Thursday, June 7, 2012

The hospital took the decision after a sting operation by Zee Business showed a doctor from the medicine department accepting a gift voucher of Rs5,000

Sting op stings, KEM bans med representatives


The KEM hospital has banned medical representatives from entering the wards and the outpatient department.
The hospital took the decision after a sting operation by Zee Business showed a doctor from the medicine department accepting a gift voucher of Rs5,000, along with a list of medicines from a leading pharmaceutical company’s sales representative.
The hospital has put up boards in front of the casualty and the medical wards directing medical representatives and private laboratory personnel to stay off the wards.
While it is no secret that doctors are routinely bribed to get them to prescribe costly medicines of particular brands, the civic hospital is, probably, the first to put up such a public notice.
Patients have often complained that doctors in public hospitals prescribe costly variants of antibiotics or even acidity tablets.
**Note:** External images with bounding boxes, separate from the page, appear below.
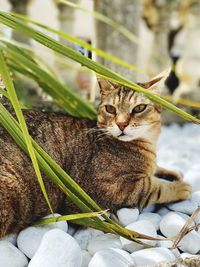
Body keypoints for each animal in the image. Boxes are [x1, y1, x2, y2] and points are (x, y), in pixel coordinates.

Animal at [0, 69, 192, 239]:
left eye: (139, 108)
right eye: (110, 109)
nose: (121, 124)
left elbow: (157, 170)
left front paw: (172, 173)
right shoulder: (109, 188)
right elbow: (152, 187)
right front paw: (180, 187)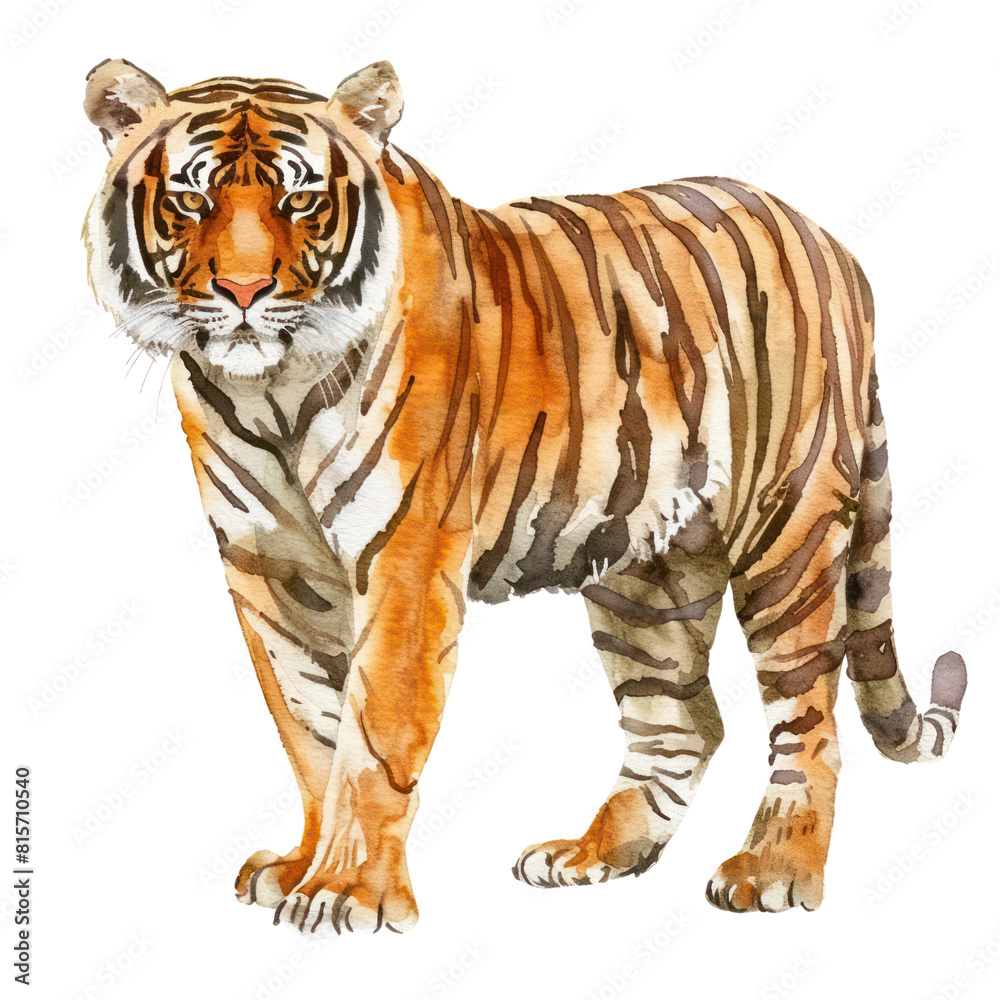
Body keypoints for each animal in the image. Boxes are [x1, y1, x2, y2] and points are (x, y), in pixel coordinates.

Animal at [83, 57, 967, 935]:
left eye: (300, 200)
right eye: (191, 199)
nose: (243, 292)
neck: (268, 392)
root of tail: (833, 246)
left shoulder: (405, 554)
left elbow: (376, 727)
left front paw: (348, 891)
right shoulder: (271, 567)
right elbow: (309, 726)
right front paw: (304, 865)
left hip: (788, 531)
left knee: (808, 721)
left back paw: (773, 869)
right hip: (645, 571)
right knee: (681, 723)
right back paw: (595, 854)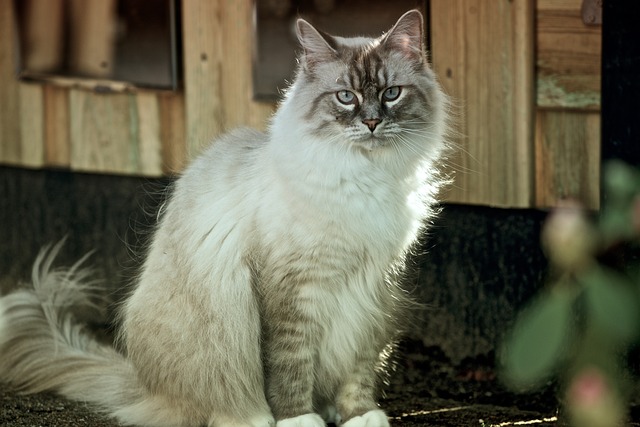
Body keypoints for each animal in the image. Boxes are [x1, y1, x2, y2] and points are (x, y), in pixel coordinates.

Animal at [0, 10, 448, 427]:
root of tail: (142, 383)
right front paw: (298, 419)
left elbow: (359, 365)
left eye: (391, 93)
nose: (371, 122)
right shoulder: (291, 290)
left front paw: (360, 415)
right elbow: (289, 365)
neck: (365, 177)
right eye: (345, 97)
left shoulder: (375, 286)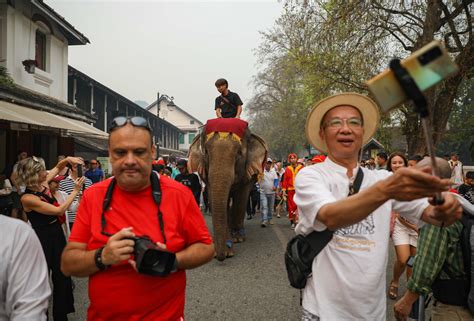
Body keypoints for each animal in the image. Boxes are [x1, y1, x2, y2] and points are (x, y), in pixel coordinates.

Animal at [188, 117, 266, 260]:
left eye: (239, 154)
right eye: (206, 153)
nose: (220, 256)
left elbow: (241, 198)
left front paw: (237, 239)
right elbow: (216, 199)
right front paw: (227, 248)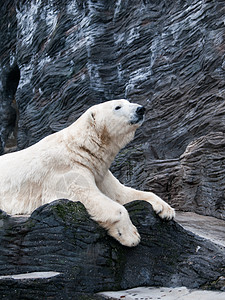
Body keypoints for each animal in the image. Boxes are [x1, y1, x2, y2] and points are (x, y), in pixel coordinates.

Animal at [0, 100, 174, 246]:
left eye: (128, 101)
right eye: (117, 107)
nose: (140, 109)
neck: (79, 148)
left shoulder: (98, 171)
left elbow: (120, 193)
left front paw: (166, 210)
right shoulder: (65, 168)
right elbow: (83, 194)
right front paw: (130, 235)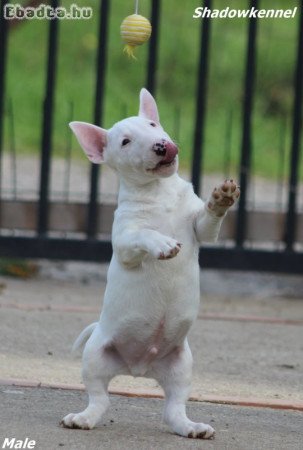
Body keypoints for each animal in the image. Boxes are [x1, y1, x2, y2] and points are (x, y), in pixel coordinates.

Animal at [61, 88, 241, 440]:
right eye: (125, 141)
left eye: (153, 124)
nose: (161, 145)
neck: (160, 192)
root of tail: (138, 368)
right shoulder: (124, 242)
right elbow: (143, 234)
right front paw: (163, 245)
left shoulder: (199, 229)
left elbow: (207, 221)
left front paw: (221, 199)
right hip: (95, 356)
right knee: (100, 398)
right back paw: (83, 418)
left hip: (181, 364)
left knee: (173, 409)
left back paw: (192, 427)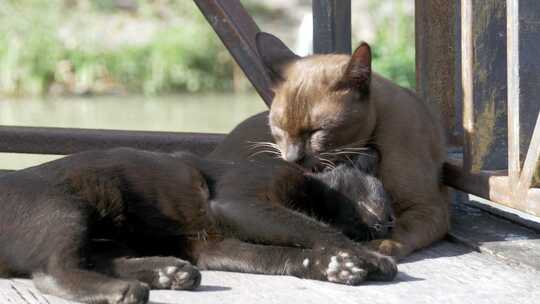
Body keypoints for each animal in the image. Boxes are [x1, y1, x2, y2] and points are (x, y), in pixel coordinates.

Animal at [0, 146, 396, 302]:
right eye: (382, 196)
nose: (390, 224)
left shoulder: (213, 246)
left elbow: (279, 256)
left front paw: (332, 265)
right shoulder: (241, 203)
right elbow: (317, 228)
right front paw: (372, 259)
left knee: (97, 260)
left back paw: (170, 272)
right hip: (66, 208)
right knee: (52, 272)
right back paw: (128, 290)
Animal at [209, 32, 450, 258]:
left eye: (317, 131)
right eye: (280, 129)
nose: (292, 158)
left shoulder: (428, 207)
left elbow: (398, 228)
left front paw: (375, 246)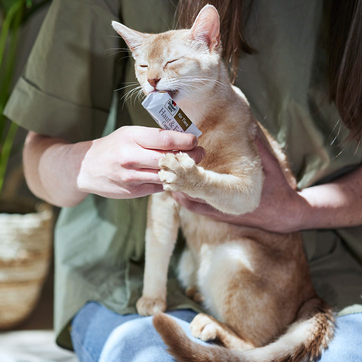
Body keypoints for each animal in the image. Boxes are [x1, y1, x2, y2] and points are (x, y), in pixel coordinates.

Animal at [112, 5, 334, 362]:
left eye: (172, 61)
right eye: (143, 65)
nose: (152, 81)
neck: (197, 124)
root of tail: (312, 297)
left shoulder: (251, 186)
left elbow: (213, 183)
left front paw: (185, 171)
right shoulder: (162, 204)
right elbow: (156, 253)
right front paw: (153, 299)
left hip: (233, 255)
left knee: (254, 345)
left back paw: (210, 324)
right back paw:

A KEM doctor prescribed Augmentin 625 to a 35-year-old labourer suffering from tonsillitis. A pack of six tablets of the heavy antibiotic, meant for severe infections, costs nearly Rs250. Since the daily earnings of the man hover around Rs100, he had to pay through the nose to get the tablets from a chemist outside the hospital.
Medical experts say doctors rarely tell patients that the price of a particular medicine depends on the brand. “While Augmentin 625 is so costly, Milliclav 625 costs Rs120 and Sensiclav 625 Rs80,” Dr Anil Manerkar, private practitioner, said. All the three brands contain the same compounds.
A medical representative said pharmaceutical companies earmark funds, specifically to bribe doctors in the form of costly gift vouchers, I-Pads or expensive mobile phones. “Companies normally keep aside Rs10-12 lakh for medical representatives for this purpose,” he said. “We shower doctors with such gifts so that they prescribe our brand of medicines.”
The Medical Council of India guidelines makes it illegal for doctors to accept anything in cash or kind from pharmaceutical companies, Dr Sanjay Oak, dean of KEM hospital, said. “The BMC is investigating into the case of the medicine department doctor who was caught accepting a gift voucher in a sting operation,” he said. “The inquiry report is expected in two to three months.”